In order to prevent a government shutdown, US President Joe Biden signed legislation on Friday to finance federal government operations in the near term.
The continuing resolution approved by Biden finances the government until March 15, allowing time for a massive $1.5 trillion federal spending package to reach Biden's desk.
Late Thursday, the Senate cleared the continuing resolution and the bigger appropriations package, which supports the government through September and contains billions of dollars in aid for Ukraine.

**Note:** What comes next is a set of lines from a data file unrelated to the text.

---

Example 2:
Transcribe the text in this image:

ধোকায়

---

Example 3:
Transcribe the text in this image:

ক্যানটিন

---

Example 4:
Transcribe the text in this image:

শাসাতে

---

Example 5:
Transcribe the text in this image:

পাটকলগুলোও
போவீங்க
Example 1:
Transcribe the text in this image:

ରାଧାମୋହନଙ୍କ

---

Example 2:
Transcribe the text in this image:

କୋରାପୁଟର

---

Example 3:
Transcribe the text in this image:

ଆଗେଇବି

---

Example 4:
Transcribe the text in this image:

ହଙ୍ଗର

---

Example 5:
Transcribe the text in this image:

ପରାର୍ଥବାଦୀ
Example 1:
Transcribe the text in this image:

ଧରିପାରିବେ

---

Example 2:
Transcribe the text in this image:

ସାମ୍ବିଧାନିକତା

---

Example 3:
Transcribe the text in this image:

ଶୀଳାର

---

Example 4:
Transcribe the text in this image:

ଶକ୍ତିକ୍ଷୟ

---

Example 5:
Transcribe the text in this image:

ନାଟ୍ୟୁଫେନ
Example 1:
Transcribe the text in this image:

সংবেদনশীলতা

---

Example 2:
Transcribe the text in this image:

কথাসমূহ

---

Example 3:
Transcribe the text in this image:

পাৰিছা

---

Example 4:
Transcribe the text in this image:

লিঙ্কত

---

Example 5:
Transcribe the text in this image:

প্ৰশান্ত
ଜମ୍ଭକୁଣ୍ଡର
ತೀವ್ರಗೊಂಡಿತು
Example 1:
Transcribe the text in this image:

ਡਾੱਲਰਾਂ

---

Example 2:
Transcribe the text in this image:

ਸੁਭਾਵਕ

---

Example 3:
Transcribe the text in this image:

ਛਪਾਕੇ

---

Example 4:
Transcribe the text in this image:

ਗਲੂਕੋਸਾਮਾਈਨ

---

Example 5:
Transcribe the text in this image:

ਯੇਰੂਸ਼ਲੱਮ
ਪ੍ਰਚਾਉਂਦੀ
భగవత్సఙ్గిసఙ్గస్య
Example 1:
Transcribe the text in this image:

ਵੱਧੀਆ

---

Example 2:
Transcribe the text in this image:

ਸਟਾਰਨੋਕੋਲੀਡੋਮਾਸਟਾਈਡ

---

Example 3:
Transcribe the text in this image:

But the larger legislation takes time to go from Capitol Hill to the White House, while the government's financing was slated to expire on Friday at midnight, necessitating the continuing resolution.
Next Monday, Biden is expected to sign the $1.5 trillion funding measure.
After months of talks, that law was unveiled this week after passing with bipartisan support in the House on Wednesday and the Senate the next day.
The 2,741-page bill supports the government for the remainder of the fiscal year and contains $13.6 billion in "humanitarian and security aid" to handle Russia's continuing military operation in Ukraine.
However, COVID-19 pandemic funds, which the White House had requested for its pandemic response, were removed from the bill due to a squabble among House Democrats. The White House has cautioned that if extra COVID-19 money is not authorized, pandemic-related activities will suffer.
"We thank leaders in the House and Senate for their partnership in getting this bill done, and the President looks forward to signing it into law,” White House press secretary Jen Psaki stated late Thursday, adding that “At the same time, we continue to call on Congress to provide the funds urgently needed to prevent severe disruptions to our COVID response."
On Wednesday, US senators approved nearly $14 billion in aid for Ukraine, as part of a massive plan to finance federal agencies and prevent a catastrophic government shutdown.
Biden signed HR 6617 into law, also known as the "Further Additional Extending Government Funding Act," providing the fiscal year 2022 appropriations to Federal agencies through March 11, allowing the Federal Government to continue its projects and activities.
The US economy in crisis
In 2019, a deal was reached between the Democrats and Republicans, represented by House Speaker Nancy Pelosi and then-Treasury Secretary Steven Mnuchin, that eased a bipartisan vote to lift the debt ceiling.
This authorized further borrowing and spending by the government, which at the time reached the limit of $22 trillion.
Furthermore, the Pentagon, which has $3 trillion in assets and a record current 2021 budget of $738 billion, failed its audit for the third consecutive year in November.
An army of 1400 auditors hired by US taxpayers for $230 million and borrowed from some of the country's largest auditing firms spent the past year poring over the books and visiting hundreds of operations of the government's largest and geographically vast single agency, and returned with the news that they couldn't give it a pass, according to Dave Lindorff, a Philadelphia-based journalist and columnist.
The journalist went on to say that the US military, which consumes nearly half of the US $1.6 trillion discretionary budget, is a “financial black hole”.